The New York Times, citing the festival’s lineup guide, reported, “In keeping with a recent trend in documentary filmmaking, nontraditional, sometimes controversial storytelling techniques will be on full display [at Sundance]… . The director Penny Lane, for instance, uses animated re-enactments and ‘one seriously unreliable narrator’ to trace the ‘mostly true’ story of a man who found success selling a goat-testicle impotence cure.”
Lane traveled the hemisphere in search of background information for NUTS! Her expeditions — and the film itself — were funded by the New York State Council on the Arts, Creative Capital, the Tribeca Film Institute, the Colgate University Research Council, and a Kickstarter campaign that yielded $80,000.
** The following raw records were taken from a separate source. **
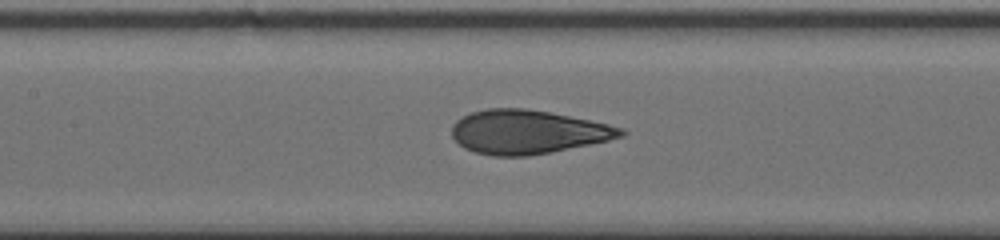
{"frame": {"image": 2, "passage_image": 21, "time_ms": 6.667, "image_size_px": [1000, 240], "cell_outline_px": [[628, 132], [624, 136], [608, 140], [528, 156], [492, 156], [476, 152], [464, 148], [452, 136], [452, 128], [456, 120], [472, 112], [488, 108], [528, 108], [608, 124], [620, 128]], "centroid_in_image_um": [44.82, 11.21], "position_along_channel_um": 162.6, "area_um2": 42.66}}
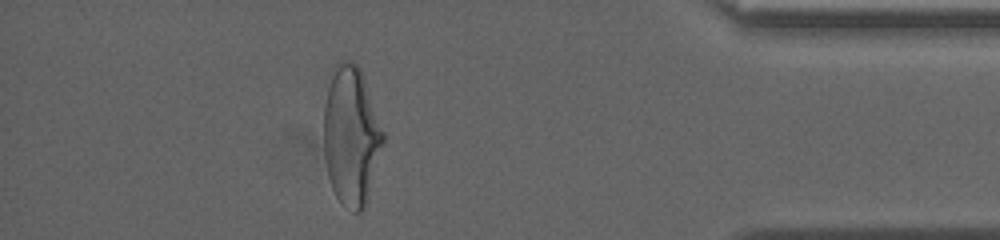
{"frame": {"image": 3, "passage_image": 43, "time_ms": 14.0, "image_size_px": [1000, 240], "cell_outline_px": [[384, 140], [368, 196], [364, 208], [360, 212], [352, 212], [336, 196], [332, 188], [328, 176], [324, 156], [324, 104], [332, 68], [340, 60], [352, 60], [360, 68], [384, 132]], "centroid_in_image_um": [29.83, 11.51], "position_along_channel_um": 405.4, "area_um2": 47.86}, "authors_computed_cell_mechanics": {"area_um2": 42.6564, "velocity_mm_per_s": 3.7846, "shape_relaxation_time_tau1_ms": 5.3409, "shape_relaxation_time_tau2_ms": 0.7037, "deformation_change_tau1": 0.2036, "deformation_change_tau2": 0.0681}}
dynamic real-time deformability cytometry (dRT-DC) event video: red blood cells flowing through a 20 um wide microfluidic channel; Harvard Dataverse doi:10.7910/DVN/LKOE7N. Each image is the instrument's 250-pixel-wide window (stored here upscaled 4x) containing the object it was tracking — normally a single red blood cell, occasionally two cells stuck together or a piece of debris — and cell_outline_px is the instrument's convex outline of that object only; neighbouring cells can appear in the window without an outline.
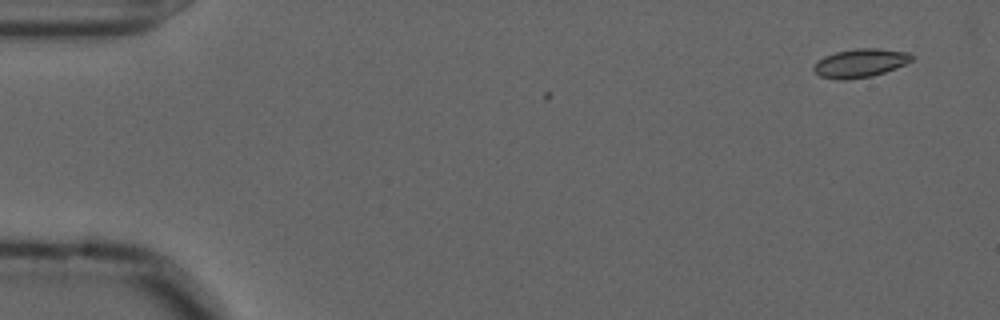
{"species": "common noctule bat (a hibernating species)", "species_latin": "Nyctalus noctula", "temperature_condition": "cold", "stored_images_in_passage": 2, "camera_frame_rate_fps": 3000, "um_per_image_px": 0.085, "animal": {"sex": "male", "forearm_length_mm": 52.5}, "frame": {"image": 1, "passage_image": 2, "time_ms": 0.333, "image_size_px": [1000, 320], "cell_outline_px": [[912, 60], [904, 64], [884, 72], [872, 76], [848, 80], [840, 80], [820, 76], [812, 68], [824, 56], [836, 52], [856, 48], [876, 48], [908, 52], [912, 56]], "centroid_in_image_um": [73.11, 5.36], "position_along_channel_um": 11.9, "area_um2": 16.07}}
Her previous credits include Our Nixon, a documentary featuring home movies shot by President Richard Nixon’s aides, and The Voyagers, a short film about “two small spacecraft, an epic journey, taking risks, and falling in love — also, Carl Sagan.”
Movie makers and shakers
Sit back, relax, and enjoy the show. With so many Colgate alumni in the film industry, there’s a chance that a Raider played a role in getting that film on the screen. We bring you three alumni in the film news this fall.
Adam Paul ’89 founded and directed the St. Lawrence International Film Festival, held in four cities from October 22 to 25. Spanning the U.S.-Canada border, it was the first festival to be truly international. Held in Canton and Potsdam in New York and Ottawa and Brockville in Ontario, the festival attracted approximately 1,000 people — no small feat for an inaugural year.
The opening gala included a 35th-anniversary screening of The Blues Brothers at the Canadian Museum of History, which included a special guest appearance by Dan Aykroyd, the film’s co-creator and one of its stars. The other events featured 25 films (most of which were premieres), seven panels, and eight special screenings.
“We presented a world-class event to a region that had never seen anything like it before. Now we’ve got to do it again!” said Paul, who has already begun planning next year’s events.
R. Stephen Suettinger ’96 is the director, co-writer, and producer of A Year and Change, an independent feature film by his production company, Pebble Hill Films. It was featured in several 2015 festivals including L.A.’s Dances with Films. Recently acquired by Vision Films, A Year and Change is now available on video-on-demand services such as Amazon and iTunes, as well as DVD.
“After nine years of working to get this story told, we’re elated that we finally have the opportunity to get A Year and Change in front of audiences,” Suettinger told IndieWire. The movie tells the story of a vending-machine proprietor who decides to change his life after he falls off a roof during a New Year’s Eve party.
Trey Nelson ’98 wrote and directed his first feature film: Lost in the Sun, an action and drama open-road adventure that stars Josh Duhamel. When a young boy’s mother dies, Duhamel’s character offers the boy a ride to his grandmother’s house. The two quickly bond, but the man is a petty crook who soon involves the boy in a string of crimes across the nation. Lost in the Sun was released in theaters and video on demand on November 6.